▶ Quoted text:
Tom Jones is Councillor for Scotton and Lower Wensleydale and author of the Potemkin Village Idiot substack.
According to the Home Office, a record number have crossed the Channel this year. Over 4,500 have made the journey; that is already twice the total for the entirety of 2019 and half the total for the entirety of 2020. It sets the scene for numbers to far exceed last year’s total of nearly 30,000, with trafficking gangs likely rushing to move as many people as possible in a pre-Rwanda rush.
Criminal gangs are now making a staggering £150 million a year from the small boats trade. Yet, according to the Sentencing Council, sentences for immigration offences have declined across the board in the last ten years; less than 100 adult offenders were sentenced for assisting unlawful immigration last year.
This is less than half the number sentences in 2018, when Channel crossings first grabbed the headlines. Similarly, the number of adult offenders sentenced for possessing false identity documents and similar activities without improper intention stood at less than 200; around half of the number sentenced in 2018, and just a quarter of the number sentenced a decade ago.
These are not encouraging signs that the Government can deliver on its pledge to ‘stop the boats. A promise made, as Robert Jenrick put it, because “The public rightly demands and expects us to stop the boats.”
Even though these crossings only make up a small part of the wider immigration landscape, they act as a lightning rod for the public’s outrage at immigration policy. Their occupation of the centre stage is understandable; the public is rightly concerned that laws are being broken. But this is not only because they therefore have no control over who arrives on our shores, but because they instinctively understand this has downstream effects on the meaning of citizenship.

▶ Data excerpt:

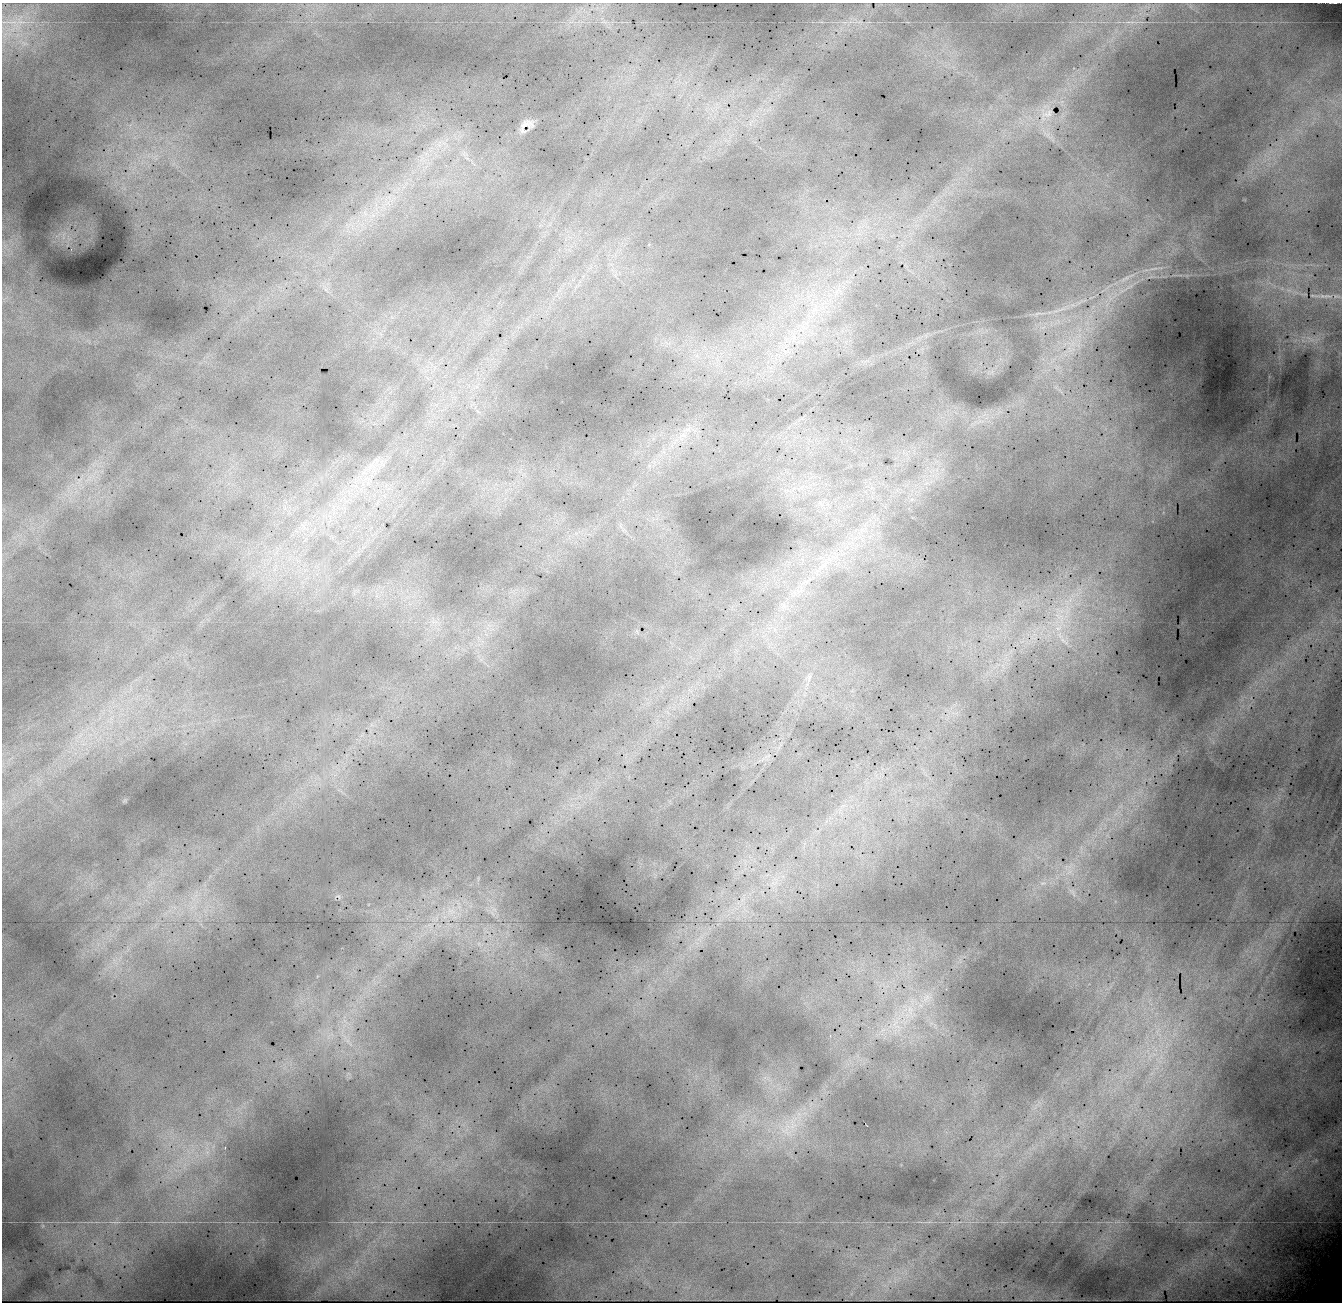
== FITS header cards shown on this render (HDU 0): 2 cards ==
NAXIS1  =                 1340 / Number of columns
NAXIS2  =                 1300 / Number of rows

▶ Work to do:
• 1. Say whether each statement agrees with the article on Channel crossings above, answering yes or no and quoting the deciding words of the article: (a) more than 4,500 people have crossed the Channel this year; (b) sentences for immigration offences have risen over the last ten years; (c) criminal gangs make £150 million a year from the small boats trade.
• 2. Restate word for word the part of the Channel crossings article starting at "Criminal gangs are" and ending at "immigration last year.".

▶ Answers to the exercise:
• 1.
(a) Yes: "Over 4,500 have made the journey"
(b) No: "sentences for immigration offences have declined across the board in the last ten years"
(c) Yes: "Criminal gangs are now making a staggering £150 million a year from the small boats trade."

• 2.
Criminal gangs are now making a staggering £150 million a year from the small boats trade. Yet, according to the Sentencing Council, sentences for immigration offences have declined across the board in the last ten years; less than 100 adult offenders were sentenced for assisting unlawful immigration last year.